WORK TO COMPLETE: Reproduce the listing below, swapping "point_idx" for "point_id" and leaving everything else untouched.

** START OF DATA FOR PROCESSING **

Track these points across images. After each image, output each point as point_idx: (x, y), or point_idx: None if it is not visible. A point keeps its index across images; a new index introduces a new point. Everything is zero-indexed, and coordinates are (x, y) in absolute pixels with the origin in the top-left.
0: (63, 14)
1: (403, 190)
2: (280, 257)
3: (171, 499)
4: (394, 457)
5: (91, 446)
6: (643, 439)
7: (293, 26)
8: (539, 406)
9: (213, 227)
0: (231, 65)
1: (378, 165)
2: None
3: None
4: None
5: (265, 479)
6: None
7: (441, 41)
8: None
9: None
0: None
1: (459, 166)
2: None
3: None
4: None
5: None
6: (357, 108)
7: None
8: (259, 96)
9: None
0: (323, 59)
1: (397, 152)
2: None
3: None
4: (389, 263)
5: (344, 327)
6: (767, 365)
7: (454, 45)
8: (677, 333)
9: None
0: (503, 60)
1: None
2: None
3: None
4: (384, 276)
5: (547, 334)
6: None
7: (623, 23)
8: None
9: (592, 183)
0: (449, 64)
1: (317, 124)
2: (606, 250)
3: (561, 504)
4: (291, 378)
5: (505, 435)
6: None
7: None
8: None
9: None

** END OF DATA FOR PROCESSING **

EXPECTED ANSWER:
Track these points across images. After each image, output each point as point_id: (x, y), or point_id: None if it is not visible. A point keeps its index across images; a new index introduces a new point. Everything is zero-indexed, and coordinates are (x, y) in absolute pixels with the origin in the top-left.
0: (63, 14)
1: (403, 190)
2: (280, 257)
3: (171, 499)
4: (394, 457)
5: (91, 446)
6: (643, 439)
7: (293, 26)
8: (539, 406)
9: (213, 227)
0: (231, 65)
1: (378, 165)
2: None
3: None
4: None
5: (265, 479)
6: None
7: (441, 41)
8: None
9: None
0: None
1: (459, 166)
2: None
3: None
4: None
5: None
6: (357, 108)
7: None
8: (259, 96)
9: None
0: (323, 59)
1: (397, 152)
2: None
3: None
4: (389, 263)
5: (344, 327)
6: (767, 365)
7: (454, 45)
8: (677, 333)
9: None
0: (503, 60)
1: None
2: None
3: None
4: (384, 276)
5: (547, 334)
6: None
7: (623, 23)
8: None
9: (592, 183)
0: (449, 64)
1: (317, 124)
2: (606, 250)
3: (561, 504)
4: (291, 378)
5: (505, 435)
6: None
7: None
8: None
9: None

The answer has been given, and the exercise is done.